Kararsızlık ve Seçim Yapmanın Zorluğu: Netflix Örneği

Kararsızlık ve Seçim Yapmanın Zorluğu

Sıklıkla Netflix’i açıp, kendinizi bir dizi veya film seçmeye çalışırken dakikalarca ekranda dolaşırken bulmuş olabilirsiniz. Sayısız film ve dizi arasından seçim yapmak zorunda kalmak, gerçekten de bir paradoks gibi görünebilir. Bu kararsızlık, Netflix’in popüler dizisi The Good Place’in önemli bir parçası haline bile geldi. Ancak bu durumun arkasında gerçek bir bilimsel temel var. Bu kararsızlık, yalnızca Making a Murderer ve American Vandal gibi şovlar arasında seçim yapmakla sınırlı değil; aynı zamanda, öğle yemeği siparişinizi seçmekten, bir sonraki cümlenizde hangi kelimeleri kullanacağınızı belirlemeye kadar birçok farklı durum için geçerli olabilir.

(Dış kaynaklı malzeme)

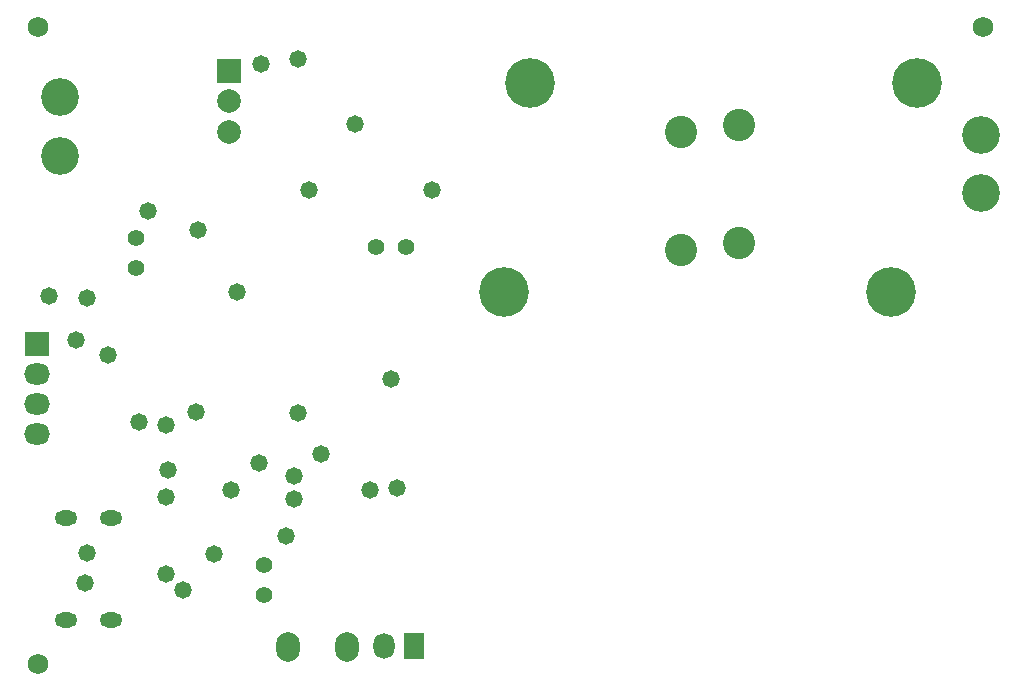
<source format=gbr>
G04*
G04 #@! TF.GenerationSoftware,Altium Limited,Altium Designer,23.0.1 (38)*
G04*
G04 Layer_Color=16711935*
%FSLAX25Y25*%
%MOIN*%
G70*
G04*
G04 #@! TF.SameCoordinates,8278F28E-5B15-4BE8-8149-663F5D52C5DE*
G04*
G04*
G04 #@! TF.FilePolarity,Negative*
G04*
G01*
G75*
%ADD48O,0.07493X0.05131*%
%ADD49C,0.06800*%
%ADD50C,0.12611*%
%ADD51C,0.10737*%
%ADD52C,0.16548*%
%ADD53R,0.07887X0.07887*%
%ADD54C,0.07887*%
%ADD55R,0.07887X0.07887*%
%ADD56O,0.08674X0.07099*%
%ADD57O,0.07887X0.09855*%
%ADD58R,0.07099X0.08674*%
%ADD59O,0.07099X0.08674*%
%ADD60C,0.05524*%
%ADD61C,0.05800*%
%ADD78C,0.10642*%
D48*
X38961Y60500D02*
D03*
Y26484D02*
D03*
X24000Y60500D02*
D03*
Y26484D02*
D03*
D49*
X14811Y224410D02*
D03*
X329772D02*
D03*
X14811Y11811D02*
D03*
D50*
X22000Y181315D02*
D03*
Y200842D02*
D03*
X329000Y188342D02*
D03*
Y168815D02*
D03*
D51*
X248500Y152130D02*
D03*
Y191500D02*
D03*
X229000Y189370D02*
D03*
Y150000D02*
D03*
D52*
X298894Y135791D02*
D03*
X307555Y205476D02*
D03*
X178606Y205709D02*
D03*
X169945Y136024D02*
D03*
D53*
X78500Y209736D02*
D03*
D54*
Y189264D02*
D03*
Y199500D02*
D03*
D55*
X14500Y118500D02*
D03*
D56*
Y108500D02*
D03*
Y98500D02*
D03*
Y88500D02*
D03*
D57*
X117842Y17500D02*
D03*
X98158D02*
D03*
D58*
X140000Y18000D02*
D03*
D59*
X130000D02*
D03*
D60*
X137500Y151000D02*
D03*
X127500D02*
D03*
X47500Y144000D02*
D03*
Y154000D02*
D03*
X90000Y45000D02*
D03*
Y35000D02*
D03*
D61*
X30500Y39000D02*
D03*
X31000Y49000D02*
D03*
X73500Y48500D02*
D03*
X134500Y70500D02*
D03*
X105000Y170000D02*
D03*
X125500Y70000D02*
D03*
X120500Y192000D02*
D03*
X51500Y163000D02*
D03*
X109095Y81903D02*
D03*
X38000Y115000D02*
D03*
X27500Y120000D02*
D03*
X101500Y213500D02*
D03*
X89000Y212000D02*
D03*
X146000Y170000D02*
D03*
X81000Y136000D02*
D03*
X48500Y92500D02*
D03*
X57500Y91500D02*
D03*
X58000Y76500D02*
D03*
X79000Y70000D02*
D03*
X88500Y79000D02*
D03*
X132500Y107000D02*
D03*
X100000Y67000D02*
D03*
X31000Y134000D02*
D03*
X18500Y134500D02*
D03*
X68000Y156500D02*
D03*
X101500Y95500D02*
D03*
X67500Y96000D02*
D03*
X97500Y54500D02*
D03*
X100000Y74500D02*
D03*
X57500Y42000D02*
D03*
Y67500D02*
D03*
X63000Y36500D02*
D03*
D78*
X22000Y181315D02*
D03*
X329000Y168815D02*
D03*
M02*

</source>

California Teknoloji Enstitüsü’nde yapılan bir araştırmaya göre, bu kararsızlık ön singulat korteks ve striatum adı verilen beyin bölgeleriyle ilişkilidir. Science Daily’nin bildirdiğine göre, araştırmacılar deneklere 6, 12 veya 24 nesneden oluşan gruplar sundular. Bu deneyde, deneklere alışveriş seçimlerini taklit edecek farklı reçeller verildi ve her birinden birini seçmeleri istendi. Deneklerin beyin aktiviteleri izlenirken, 12 seçenek arasından en iyi olanı seçmeleri istendiğinde beyin aktivitelerinin en yüksek seviyeye ulaştığı gözlemlendi.

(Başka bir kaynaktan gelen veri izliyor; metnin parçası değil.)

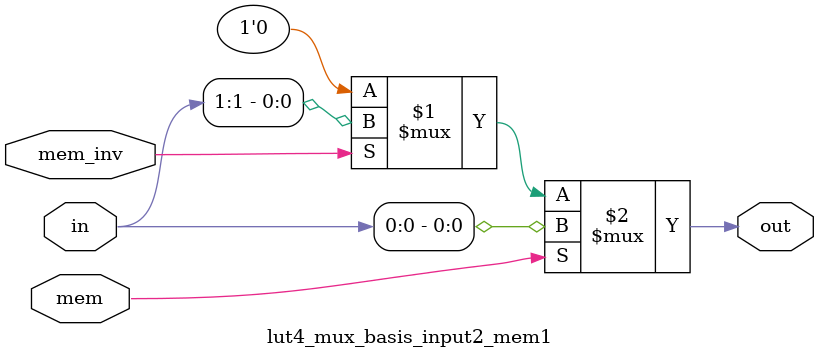
<source format=v>

`default_nettype wire

module mux_tree_tapbuf_basis_input2_mem1(in,
                                         mem,
                                         mem_inv,
                                         out);
//----- INPUT PORTS -----
input [0:1] in;
//----- INPUT PORTS -----
input [0:0] mem;
//----- INPUT PORTS -----
input [0:0] mem_inv;
//----- OUTPUT PORTS -----
output [0:0] out;

//----- BEGIN Registered ports -----
//----- END Registered ports -----



// ----- BEGIN Local short connections -----
// ----- END Local short connections -----
// ----- BEGIN Local output short connections -----
// ----- END Local output short connections -----

/*
	TGATE TGATE_0_ (
		.in(in[0]),
		.sel(mem),
		.selb(mem_inv),
		.out(out));

	TGATE TGATE_1_ (
		.in(in[1]),
		.sel(mem_inv),
		.selb(mem),
		.out(out));
*/
	assign out = mem ? in[0] :
             mem_inv ? in[1] : 1'b0;  // or 'bz if you want tri-state

endmodule
// ----- END Verilog module for mux_tree_tapbuf_basis_input2_mem1 -----




// ----- Verilog module for mux_tree_basis_input2_mem1 -----
module mux_tree_basis_input2_mem1(in,
                                  mem,
                                  mem_inv,
                                  out);
//----- INPUT PORTS -----
input [0:1] in;
//----- INPUT PORTS -----
input [0:0] mem;
//----- INPUT PORTS -----
input [0:0] mem_inv;
//----- OUTPUT PORTS -----
output [0:0] out;

//----- BEGIN Registered ports -----
//----- END Registered ports -----



// ----- BEGIN Local short connections -----
// ----- END Local short connections -----
// ----- BEGIN Local output short connections -----
// ----- END Local output short connections -----

/*
	TGATE TGATE_0_ (
		.in(in[0]),
		.sel(mem),
		.selb(mem_inv),
		.out(out));

	TGATE TGATE_1_ (
		.in(in[1]),
		.sel(mem_inv),
		.selb(mem),
		.out(out));
*/
 // if mem=1, pick in[0]; if mem_inv=1, pick in[1]
  assign out = mem ? in[0] :
               mem_inv ? in[1] : 1'b0; // or 'bz if it should float



endmodule
// ----- END Verilog module for mux_tree_basis_input2_mem1 -----




// ----- Verilog module for lut4_mux_basis_input2_mem1 -----
module lut4_mux_basis_input2_mem1(in,
                                  mem,
                                  mem_inv,
                                  out);
//----- INPUT PORTS -----
input [0:1] in;
//----- INPUT PORTS -----
input [0:0] mem;
//----- INPUT PORTS -----
input [0:0] mem_inv;
//----- OUTPUT PORTS -----
output [0:0] out;

//----- BEGIN Registered ports -----
//----- END Registered ports -----



// ----- BEGIN Local short connections -----
// ----- END Local short connections -----
// ----- BEGIN Local output short connections -----
// ----- END Local output short connections -----

/*
	TGATE TGATE_0_ (
		.in(in[0]),
		.sel(mem),
		.selb(mem_inv),
		.out(out));

	TGATE TGATE_1_ (
		.in(in[1]),
		.sel(mem_inv),
		.selb(mem),
		.out(out));
*/

 // if mem=1, pick in[0]; if mem_inv=1, pick in[1]
  assign out = mem ? in[0] :
               mem_inv ? in[1] : 1'b0; // or 'bz if it should float

endmodule
// ----- END Verilog module for lut4_mux_basis_input2_mem1 -----





</source>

Çalışmayı yöneten profesör Colin Camerer, ön singulat korteksin (maliyet-fayda analizinden sorumlu) ve striatumun (değer belirlemekten sorumlu) bu seçim sürecinde daha fazla aktivite gösterdiğini ifade etti. Araştırmaya göre, 6 ürün arasından bir seçim yapmaları istendiğinde, deneklerin beyinleri “Bu gerçekten bir seçim değil; bunlardan herhangi biri benim Netflix isteklerimi nasıl karşılayabilir? Eğer seçenekler sunmakla uğraşmayacaksan, bunu kendim de yapabilirim.” şeklinde tepki veriyor. 12 ürüne geçildiğinde ise beynimiz “Vay canına, güzel seçenekler var. İhtiyaçlarımı karşılayacak oldukça fazlası mevcut; fazla düşünmeden gerçek bir karar verebilmem için yeterli önerim var gibi hissediyorum.” yanıtını veriyor.

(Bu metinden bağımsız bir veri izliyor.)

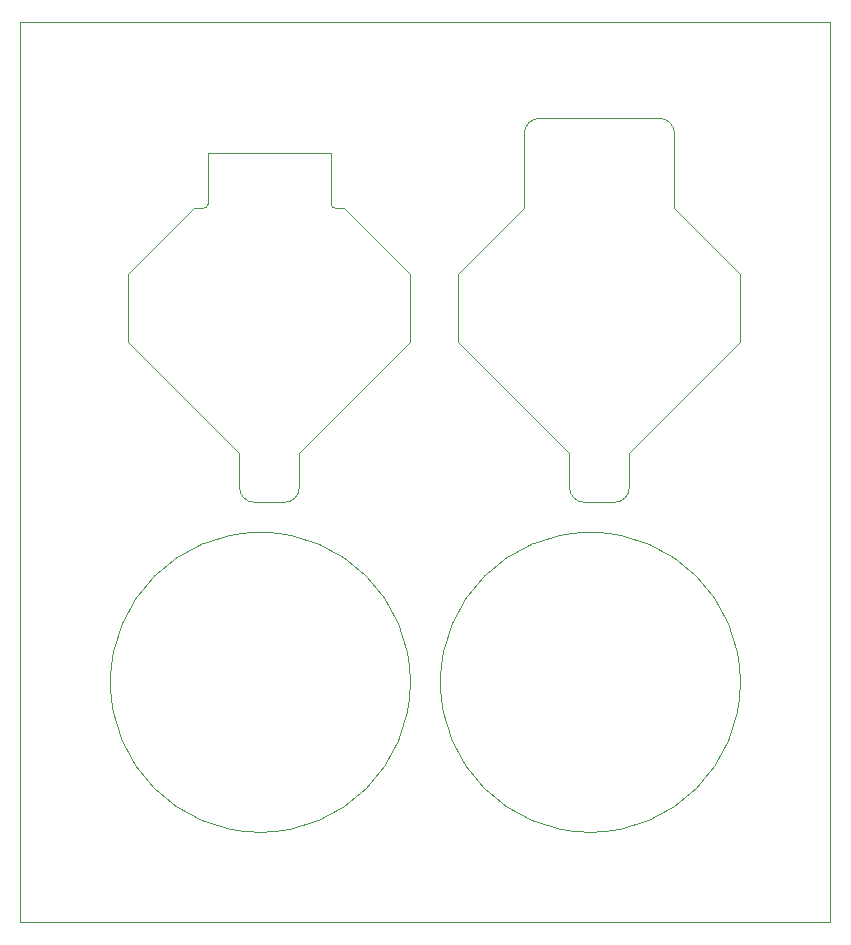
<source format=gko>
G04 Layer_Color=16711935*
%FSLAX25Y25*%
%MOIN*%
G70*
G01*
G75*
%ADD94C,0.00100*%
D94*
X0Y0D02*
Y300000D01*
X270000D01*
Y0D02*
Y300000D01*
X0Y0D02*
X270000D01*
X61000Y238000D02*
G03*
X62500Y239500I0J1500D01*
G01*
X73000Y145000D02*
G03*
X78000Y140000I5000J0D01*
G01*
X88000D02*
G03*
X93000Y145000I0J5000D01*
G01*
X103500Y239500D02*
G03*
X105000Y238000I1500J0D01*
G01*
X61000D02*
X60500D01*
X62500Y239500D02*
Y256600D01*
X60500Y238000D02*
X58000D01*
X108000D02*
X105000D01*
X103500Y239500D02*
Y244500D01*
X80000Y140000D02*
X78000D01*
X73000Y145000D02*
Y147000D01*
X88000Y140000D02*
X86000D01*
X93000Y145000D02*
Y147500D01*
Y156500D01*
X86000Y140000D02*
X80000D01*
X73000Y147000D02*
Y156500D01*
X93000D02*
X130000Y193500D01*
X103500Y244500D02*
Y256600D01*
X62500D01*
X36000Y216000D02*
X58000Y238000D01*
X73000Y156500D02*
X36000Y193500D01*
Y216000D01*
X130000Y193500D02*
Y216000D01*
X108000Y238000D01*
X190000Y130000D02*
G03*
X190000Y130000I0J-50000D01*
G01*
X80000D02*
G03*
X80000Y130000I0J-50000D01*
G01*
X183000Y145000D02*
G03*
X188000Y140000I5000J0D01*
G01*
X198000D02*
G03*
X203000Y145000I0J5000D01*
G01*
X218000Y263000D02*
G03*
X213000Y268000I-5000J0D01*
G01*
X173000D02*
G03*
X168000Y263000I0J-5000D01*
G01*
X146000Y216000D02*
X157000Y227000D01*
X190000Y140000D02*
X188000D01*
X183000Y145000D02*
Y147000D01*
X198000Y140000D02*
X196000D01*
X203000Y145000D02*
Y147500D01*
Y156500D01*
X196000Y140000D02*
X190000D01*
X183000Y147000D02*
Y156500D01*
X203000D02*
X240000Y193500D01*
X183000Y156500D02*
X146000Y193500D01*
Y216000D01*
X240000Y193500D02*
Y216000D01*
X157000Y227000D02*
X168000Y238000D01*
X240000Y216000D02*
X218000Y238000D01*
Y256600D01*
X168000Y238000D02*
Y256600D01*
X213000Y268000D02*
X173000D01*
X218000Y256600D02*
Y263000D01*
X168000Y256600D02*
Y263000D01*
M02*

</source>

Ancak 24 seçenekte, beynimiz adeta bir tavşan deliğine girmiş gibi hissediyor: “Çok fazla film var! Hepsinin harika olduğunu, herkesin bunlar hakkında konuştuğunu ve hepsinin eleştirmenlerce beğenildiğini söyleyip dururken, bunlardan birini nasıl seçebilirim ki!” düşüncesi ortaya çıkıyor. Kısacası, Camerer, seçeneklerin belli bir sayının üzerine çıktığında seçim yapmanın zorlaştığını belirtiyor. Bu sayı, muhtemelen kişiden kişiye ya da konudan konuya değişiklik gösterebilir, ancak çok fazla seçeneğe sahip olmanın karar verme sürecini gerçekten zorlaştırdığı açık.